§ Material provided
------------------------------------
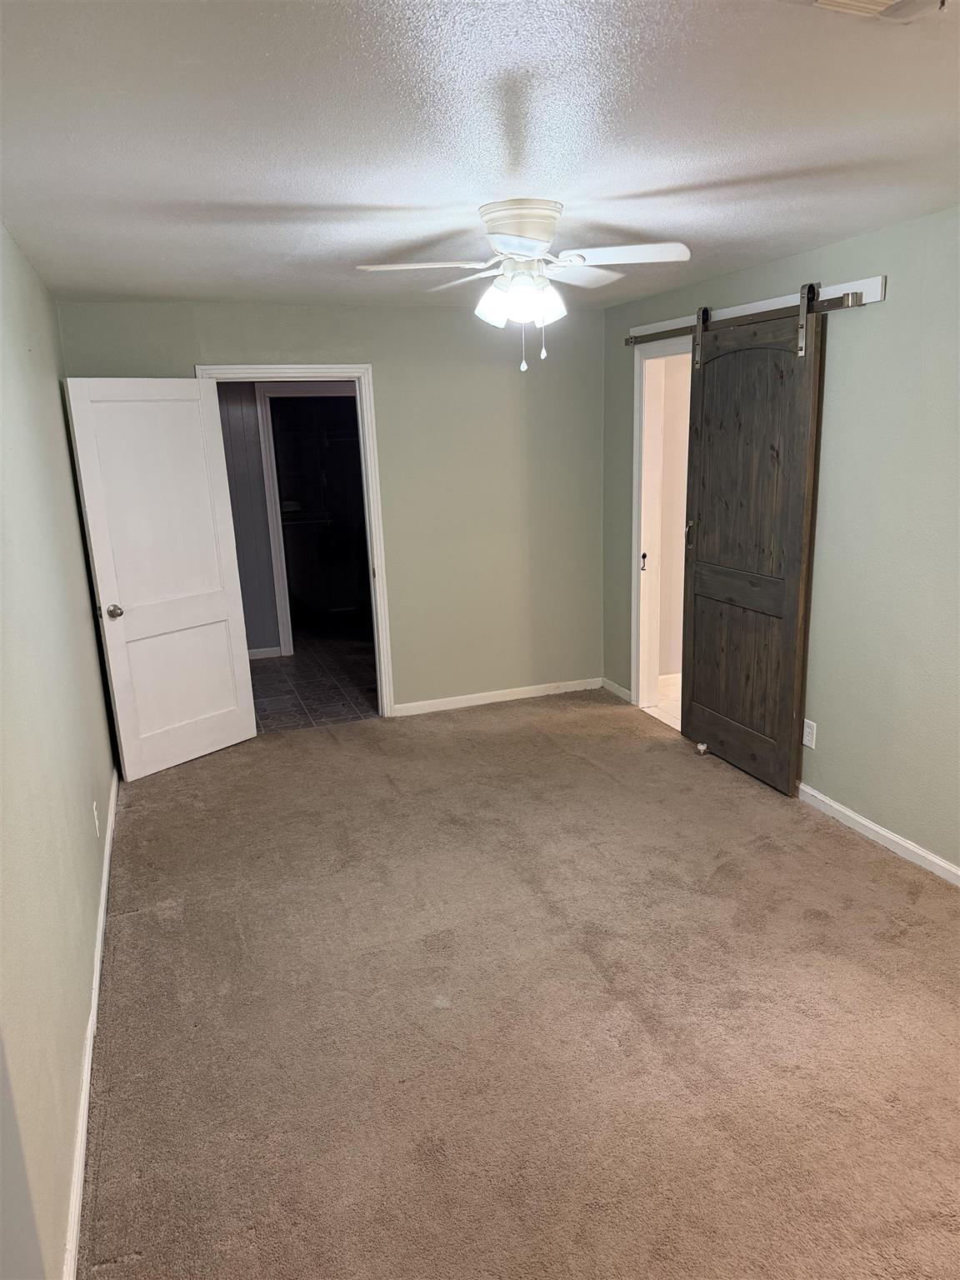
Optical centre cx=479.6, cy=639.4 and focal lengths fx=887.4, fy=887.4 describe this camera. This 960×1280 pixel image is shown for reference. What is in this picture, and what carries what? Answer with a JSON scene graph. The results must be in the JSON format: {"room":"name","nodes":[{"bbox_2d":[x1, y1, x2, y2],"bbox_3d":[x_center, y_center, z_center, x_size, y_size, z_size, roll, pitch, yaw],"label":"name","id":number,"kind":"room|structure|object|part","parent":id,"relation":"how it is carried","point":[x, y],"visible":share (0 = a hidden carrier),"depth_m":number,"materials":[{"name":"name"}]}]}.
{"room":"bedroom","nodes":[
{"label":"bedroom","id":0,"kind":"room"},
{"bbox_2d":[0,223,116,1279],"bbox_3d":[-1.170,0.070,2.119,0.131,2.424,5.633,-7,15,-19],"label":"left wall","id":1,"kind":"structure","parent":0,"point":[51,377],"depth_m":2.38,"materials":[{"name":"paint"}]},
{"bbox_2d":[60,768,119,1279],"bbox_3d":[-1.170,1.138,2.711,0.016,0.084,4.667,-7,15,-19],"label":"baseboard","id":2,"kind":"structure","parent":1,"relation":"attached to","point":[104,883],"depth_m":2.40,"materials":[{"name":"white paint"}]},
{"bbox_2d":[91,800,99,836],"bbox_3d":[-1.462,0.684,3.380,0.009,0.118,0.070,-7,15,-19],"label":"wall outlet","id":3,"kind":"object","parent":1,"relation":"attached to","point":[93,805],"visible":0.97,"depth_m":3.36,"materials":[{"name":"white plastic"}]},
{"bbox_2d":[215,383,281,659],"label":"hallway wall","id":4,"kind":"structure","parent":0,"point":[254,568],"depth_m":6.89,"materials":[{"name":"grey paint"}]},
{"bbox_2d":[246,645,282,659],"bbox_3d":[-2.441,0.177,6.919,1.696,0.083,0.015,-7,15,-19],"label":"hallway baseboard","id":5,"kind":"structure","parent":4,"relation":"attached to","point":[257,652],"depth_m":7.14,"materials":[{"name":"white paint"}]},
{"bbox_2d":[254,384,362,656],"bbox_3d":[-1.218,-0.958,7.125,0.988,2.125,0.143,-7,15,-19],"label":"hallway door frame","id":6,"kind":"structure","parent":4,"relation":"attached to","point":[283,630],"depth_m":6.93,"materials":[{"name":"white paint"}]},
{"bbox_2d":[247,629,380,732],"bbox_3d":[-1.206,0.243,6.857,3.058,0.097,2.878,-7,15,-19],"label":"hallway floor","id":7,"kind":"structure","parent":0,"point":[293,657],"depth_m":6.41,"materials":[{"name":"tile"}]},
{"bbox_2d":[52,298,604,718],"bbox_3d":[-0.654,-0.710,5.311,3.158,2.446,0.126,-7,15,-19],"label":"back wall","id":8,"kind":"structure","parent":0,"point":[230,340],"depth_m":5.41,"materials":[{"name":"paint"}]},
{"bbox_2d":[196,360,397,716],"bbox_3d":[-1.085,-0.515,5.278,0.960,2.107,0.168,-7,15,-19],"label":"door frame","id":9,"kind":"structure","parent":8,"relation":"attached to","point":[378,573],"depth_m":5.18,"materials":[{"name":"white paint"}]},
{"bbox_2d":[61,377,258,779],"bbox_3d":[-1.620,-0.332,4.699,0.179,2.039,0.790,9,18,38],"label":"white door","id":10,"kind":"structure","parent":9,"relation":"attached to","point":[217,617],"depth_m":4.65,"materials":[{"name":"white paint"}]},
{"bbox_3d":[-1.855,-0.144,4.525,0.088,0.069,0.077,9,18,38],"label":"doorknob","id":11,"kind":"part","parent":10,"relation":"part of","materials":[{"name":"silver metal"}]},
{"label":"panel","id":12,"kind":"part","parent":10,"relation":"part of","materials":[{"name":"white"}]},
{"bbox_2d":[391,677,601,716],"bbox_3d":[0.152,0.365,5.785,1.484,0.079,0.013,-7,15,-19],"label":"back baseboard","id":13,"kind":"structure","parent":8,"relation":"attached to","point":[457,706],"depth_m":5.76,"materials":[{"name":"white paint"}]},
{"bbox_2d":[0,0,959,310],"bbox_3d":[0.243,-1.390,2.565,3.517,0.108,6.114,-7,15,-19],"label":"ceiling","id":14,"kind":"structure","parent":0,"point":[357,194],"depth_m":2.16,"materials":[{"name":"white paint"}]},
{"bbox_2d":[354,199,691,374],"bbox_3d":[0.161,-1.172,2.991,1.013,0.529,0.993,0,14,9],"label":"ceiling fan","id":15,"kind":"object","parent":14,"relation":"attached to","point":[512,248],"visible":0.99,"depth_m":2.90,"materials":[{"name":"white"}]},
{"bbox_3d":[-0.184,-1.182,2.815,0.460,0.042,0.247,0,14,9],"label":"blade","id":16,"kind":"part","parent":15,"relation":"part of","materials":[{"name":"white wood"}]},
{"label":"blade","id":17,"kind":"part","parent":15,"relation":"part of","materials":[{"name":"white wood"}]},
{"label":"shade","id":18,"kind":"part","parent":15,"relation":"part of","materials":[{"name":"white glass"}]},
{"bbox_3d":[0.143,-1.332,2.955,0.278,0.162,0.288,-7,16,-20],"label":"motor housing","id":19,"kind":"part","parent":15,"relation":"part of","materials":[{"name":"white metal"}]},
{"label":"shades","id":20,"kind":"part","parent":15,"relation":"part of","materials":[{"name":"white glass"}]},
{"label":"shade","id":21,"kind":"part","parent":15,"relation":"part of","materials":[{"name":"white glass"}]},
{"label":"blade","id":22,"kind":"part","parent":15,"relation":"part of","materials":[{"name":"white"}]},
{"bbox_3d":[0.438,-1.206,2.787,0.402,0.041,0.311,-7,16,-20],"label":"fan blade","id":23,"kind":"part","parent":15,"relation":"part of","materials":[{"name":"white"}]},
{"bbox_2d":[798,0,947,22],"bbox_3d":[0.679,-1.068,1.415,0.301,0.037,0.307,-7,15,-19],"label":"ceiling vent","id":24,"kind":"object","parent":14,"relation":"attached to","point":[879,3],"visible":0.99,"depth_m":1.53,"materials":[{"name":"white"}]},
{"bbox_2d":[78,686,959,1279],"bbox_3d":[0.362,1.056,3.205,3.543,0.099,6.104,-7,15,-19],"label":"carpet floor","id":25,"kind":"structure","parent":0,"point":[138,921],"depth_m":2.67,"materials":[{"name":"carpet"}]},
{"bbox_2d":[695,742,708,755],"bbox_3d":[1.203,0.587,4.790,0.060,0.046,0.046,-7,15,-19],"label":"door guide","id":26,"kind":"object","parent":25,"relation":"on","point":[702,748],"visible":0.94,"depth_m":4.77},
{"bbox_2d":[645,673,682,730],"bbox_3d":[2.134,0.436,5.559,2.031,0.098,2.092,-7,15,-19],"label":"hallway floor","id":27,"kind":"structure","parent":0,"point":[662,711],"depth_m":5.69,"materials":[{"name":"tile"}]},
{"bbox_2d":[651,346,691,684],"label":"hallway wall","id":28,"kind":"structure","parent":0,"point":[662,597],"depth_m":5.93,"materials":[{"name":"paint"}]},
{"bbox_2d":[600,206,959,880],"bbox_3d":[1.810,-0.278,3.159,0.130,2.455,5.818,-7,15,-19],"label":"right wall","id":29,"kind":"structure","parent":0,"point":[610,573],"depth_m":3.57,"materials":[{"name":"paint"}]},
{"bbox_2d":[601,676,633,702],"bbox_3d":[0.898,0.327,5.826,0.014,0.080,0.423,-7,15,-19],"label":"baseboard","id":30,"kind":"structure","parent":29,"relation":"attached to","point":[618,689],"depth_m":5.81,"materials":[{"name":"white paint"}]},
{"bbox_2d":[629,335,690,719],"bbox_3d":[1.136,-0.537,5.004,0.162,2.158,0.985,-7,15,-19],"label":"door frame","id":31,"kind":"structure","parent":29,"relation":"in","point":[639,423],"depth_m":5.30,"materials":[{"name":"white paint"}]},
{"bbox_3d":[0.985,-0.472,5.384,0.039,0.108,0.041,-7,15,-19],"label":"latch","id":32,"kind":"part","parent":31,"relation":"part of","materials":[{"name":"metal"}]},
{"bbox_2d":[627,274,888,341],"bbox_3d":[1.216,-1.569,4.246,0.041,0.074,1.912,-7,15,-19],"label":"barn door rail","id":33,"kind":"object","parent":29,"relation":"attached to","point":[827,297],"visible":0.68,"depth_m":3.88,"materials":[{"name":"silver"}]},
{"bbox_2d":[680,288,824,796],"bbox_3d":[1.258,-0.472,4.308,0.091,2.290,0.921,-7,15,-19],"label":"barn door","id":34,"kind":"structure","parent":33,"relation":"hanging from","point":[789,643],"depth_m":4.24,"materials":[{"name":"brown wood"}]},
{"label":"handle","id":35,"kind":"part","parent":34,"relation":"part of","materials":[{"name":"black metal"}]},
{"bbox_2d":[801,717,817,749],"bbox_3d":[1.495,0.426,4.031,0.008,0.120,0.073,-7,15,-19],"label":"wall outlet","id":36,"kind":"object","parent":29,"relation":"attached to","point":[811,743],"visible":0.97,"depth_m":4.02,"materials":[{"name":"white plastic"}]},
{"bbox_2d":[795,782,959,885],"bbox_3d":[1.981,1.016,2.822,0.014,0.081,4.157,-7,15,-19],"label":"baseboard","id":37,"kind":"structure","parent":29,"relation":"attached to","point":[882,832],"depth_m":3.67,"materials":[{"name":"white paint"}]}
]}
------------------------------------
§ Exercise goal
Please show, exactly as written, every line above that contains the word "tile".

§ Finished task
{"bbox_2d":[247,629,380,732],"bbox_3d":[-1.206,0.243,6.857,3.058,0.097,2.878,-7,15,-19],"label":"hallway floor","id":7,"kind":"structure","parent":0,"point":[293,657],"depth_m":6.41,"materials":[{"name":"tile"}]},
{"bbox_2d":[645,673,682,730],"bbox_3d":[2.134,0.436,5.559,2.031,0.098,2.092,-7,15,-19],"label":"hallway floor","id":27,"kind":"structure","parent":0,"point":[662,711],"depth_m":5.69,"materials":[{"name":"tile"}]},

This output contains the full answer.